**Activity A**
In the notes on Growth to Freedom, what item does the boy say he has knocked off the table twice at his lodgings?
**Activity B**
Quote the Growth to Freedom notes between "He went on to" and "have enough space.", inclusive.
**Activity C**
Continue the reading notes on Growth to Freedom from where they stop.

**Reading text**
Growth to Freedom

Miller, Derek 1964. Growth to Freedom: The Psychosocial Treatment of Delinquent Youth. London: Tavistock Publications.

He went on to explain his situation in the following terms, 'I know you meant well when you sent me to my lodgings. They're kind people there but I know nothing about living in a place like that. I've always been used to a dining-hall and a recreation room big enough to move about it. At my lodgings there's the fireplace here and the table there and the sofa and the sideboard and the piano and the chairs, all in a little space and there isn't room to move about it, not even room to swing your arms. I've already knocked the teapot off the table twice. Can't you send me to a hostel where I can sort of get settled in? or send me back to borstal? I was happy there.' (Miller 1964: xiii)
It sounds like the delinquent boy was hacing proxemic issues, he didn't have enough space.
Situational Delinquency is a type of delinquent behaviour having as its major determinant facotrs in the environment. In Western society, among high delinquency sub-cultures in the larger cities, delinquent behaviour conforms to the mores of the social system, just as in certain tribes in India antisocial behaviour is accepted as a way of life. (Miller 1964: 2)
He is basically stating that in big cities delinquency is a lifestyle.
Personality Delinquency should be diagnosed when an individual, by reason of his personality structure, attempts to relieve the psychic tension produced by conscious and unconscious conflicts by acting out his anxiety and rage on the society in which he lives. In such a human being, ego functioning or degree of personality strenght may be so poor that the pain of frustration and anxiety cannot be tolerated. Impulse release and gratification are then sought irrespective of the pain inflicted on others. This can occur in people who suffer from mental delinquency, psychosis, character disorder, or neurotic illness. In all these syndromes the demands of reality are greater than the personality can tolerate. These are relatively fixed personality problems which require treatment before the propensity to antisocial behaviour can be resolved. (Miller 1964: 4)
Very psychoanalytic and fairly familiar-sounding.
A particular additional problem that may complicate the diagnostic and therapeutic picture occurs when an individual has been 'institutionalized', which tends to produce what has been called an 'emotional deficiency disease'. It is quite certain that one of the tragedies that may follow on the breakdown of a family unit, whether by death, divorce, or separation, is the production of a number of highly disturbed children. Often they become the innocent victims of a social system, which may make an intuitive attempt to be helpful but fail to use specific psychological knowledge. (Miller 1964: 6)

**Data under study**
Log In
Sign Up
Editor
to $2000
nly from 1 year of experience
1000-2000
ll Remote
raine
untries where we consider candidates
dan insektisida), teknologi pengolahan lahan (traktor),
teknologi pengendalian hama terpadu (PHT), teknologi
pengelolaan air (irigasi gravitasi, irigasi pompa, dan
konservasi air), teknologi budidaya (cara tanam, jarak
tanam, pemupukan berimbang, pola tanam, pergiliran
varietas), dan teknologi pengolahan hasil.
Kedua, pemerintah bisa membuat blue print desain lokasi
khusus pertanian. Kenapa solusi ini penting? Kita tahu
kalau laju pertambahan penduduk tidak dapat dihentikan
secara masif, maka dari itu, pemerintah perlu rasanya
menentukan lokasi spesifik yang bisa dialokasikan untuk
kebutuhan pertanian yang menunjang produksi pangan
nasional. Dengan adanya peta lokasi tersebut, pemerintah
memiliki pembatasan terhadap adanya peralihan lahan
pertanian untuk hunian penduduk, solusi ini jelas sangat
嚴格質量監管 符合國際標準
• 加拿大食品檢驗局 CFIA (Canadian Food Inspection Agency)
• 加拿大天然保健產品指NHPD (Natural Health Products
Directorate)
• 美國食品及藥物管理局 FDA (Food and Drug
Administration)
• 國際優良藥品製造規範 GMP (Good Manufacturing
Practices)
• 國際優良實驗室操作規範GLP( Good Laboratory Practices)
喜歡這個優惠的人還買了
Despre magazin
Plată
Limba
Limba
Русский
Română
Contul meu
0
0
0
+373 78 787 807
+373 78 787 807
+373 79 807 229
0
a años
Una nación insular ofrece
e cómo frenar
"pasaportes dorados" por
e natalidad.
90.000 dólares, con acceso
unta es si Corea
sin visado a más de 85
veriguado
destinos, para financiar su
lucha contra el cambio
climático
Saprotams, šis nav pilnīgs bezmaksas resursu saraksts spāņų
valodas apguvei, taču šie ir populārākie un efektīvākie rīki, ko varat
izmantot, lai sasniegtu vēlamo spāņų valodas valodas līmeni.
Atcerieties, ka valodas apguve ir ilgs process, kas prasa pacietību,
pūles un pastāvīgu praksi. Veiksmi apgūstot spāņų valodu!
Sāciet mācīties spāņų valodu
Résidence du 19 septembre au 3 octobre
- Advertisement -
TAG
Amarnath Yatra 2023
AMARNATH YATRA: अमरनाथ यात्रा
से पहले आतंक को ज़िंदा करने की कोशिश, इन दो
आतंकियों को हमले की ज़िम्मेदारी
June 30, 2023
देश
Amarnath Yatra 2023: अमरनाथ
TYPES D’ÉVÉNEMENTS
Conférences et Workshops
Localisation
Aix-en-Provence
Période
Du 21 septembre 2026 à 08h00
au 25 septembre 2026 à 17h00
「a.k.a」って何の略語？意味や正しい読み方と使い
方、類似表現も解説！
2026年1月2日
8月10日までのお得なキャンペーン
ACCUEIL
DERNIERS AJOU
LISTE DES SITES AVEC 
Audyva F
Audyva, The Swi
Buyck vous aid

**Result A**
The teapot.

**Result B**
He went on to explain his situation in the following terms, 'I know you meant well when you sent me to my lodgings. They're kind people there but I know nothing about living in a place like that. I've always been used to a dining-hall and a recreation room big enough to move about it. At my lodgings there's the fireplace here and the table there and the sofa and the sideboard and the piano and the chairs, all in a little space and there isn't room to move about it, not even room to swing your arms. I've already knocked the teapot off the table twice. Can't you send me to a hostel where I can sort of get settled in? or send me back to borstal? I was happy there.' (Miller 1964: xiii)
It sounds like the delinquent boy was hacing proxemic issues, he didn't have enough space.

**Result C**
When children are separated and institutionalized there's a good chance of delinquency developing.
Society, unable to be helpful, may avoid feelings of guilt by projecting its anger onto these children and labelling them 'psychopathic' or 'inadequate', terms which are often expressions either of contempt or despair. (Miller 1964: 6)
The blame game.
A way of dealing with unpleasant behaviour in another person who has control over one's destiny and whose actions can inflict psychological pain is to 'identify' with it. Thus, for example, the victims of concentration camps often became highly aggressive and sadistic in their own behaviour. If we wished the boys to become decent people, this meant that the staff had to be aware of the emotional impact that their actions might have on them. The staff would need to understand, for example, that if one shouts at an individual who feels dependent, 'You should not shout', he is likely to identify with the shouting. Similarly, if corruption is sensed by the boys in identification figures, even through the reaction-formation against it, as for example extreme hypermorality, this is the quality which is likely be taken into the personality of the individual. (Miller 1964: 12)
I'm reminded of Mauss's contention on social prestige. Identification figures seem related with reference groups. Also, hyper-morality describes one aspect of the Orwellian society.